Smoked Salmon and Dill Cream Farfalle
Creamy, dill-infused pasta twirls with smoky salmon for a luxurious yet simple weeknight treat.
Total: 25 minPrep: 10 minCook: 15 min4 servingsDifficulty: Easy⭐ 4.7 (125+ ratings)$
Ingredients
Servings:
- 8 oz farfalle pasta
- 1 tbsp olive oil
- 2 cloves garlic, minced
- 1/2 cup diced onion
- 2 cups heavy cream
- 1/4 cup chopped fresh dill
- 8 oz smoked salmon, flaked
- 1/2 cup grated Parmesan cheese (optional)
- Salt and pepper to taste
- Lemon wedges for serving
Steps
- 1 Cook the farfalle according to package instructions until al dente; drain and set aside.
- 2 In a large skillet, heat olive oil over medium heat. Add garlic and onion, sauté until softened.
- 3 Pour in heavy cream, stirring to combine. Bring to a gentle simmer.

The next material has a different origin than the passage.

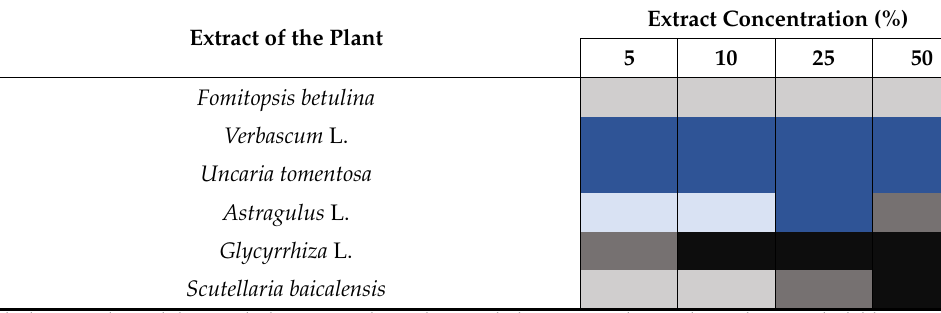
Table 4. The influence of plant extracts on B . subtilis growth. Extract of the Plant Fomitopsis betulina Verbascum L. Uncaria tomentosa Astragulus L.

- 4 Stir in dill and cook for 2 minutes. Season with salt and pepper.
- 5 Add the cooked farfalle to the skillet, tossing to coat in the sauce.
- 6 Gently fold in the flaked smoked salmon.
- 7 If using, sprinkle with Parmesan cheese. Toss again to combine.
- 8 Serve immediately with lemon wedges on the side.
Equipment
- Large pot
- Skillet
- Wooden spoon
Variations
- Add a handful of spinach or arugula for extra greens.
- Substitute capers for a briny kick.
Substitutions
Pairings
- A buttery Chardonnay or a dry Riesling complements the dish well.
- A crusty baguette on the side for soaking up every last bit of sauce.
Nutrition
Calories:
600 kcal
Fat:
35g fat
Carbs:
40g carbohydrates
Protein:
30g protein
Fiber:
2g fiber
Sugar:
3g sugar
Sodium:
800mg sodium
Tips
Storage
Store leftovers in an airtight container in the fridge for up to 3 days. Reheat with a splash of milk or cream to restore creaminess.
Freezing: Freezes well for up to 1 month. Thaw in the fridge overnight and reheat gently with a bit of cream.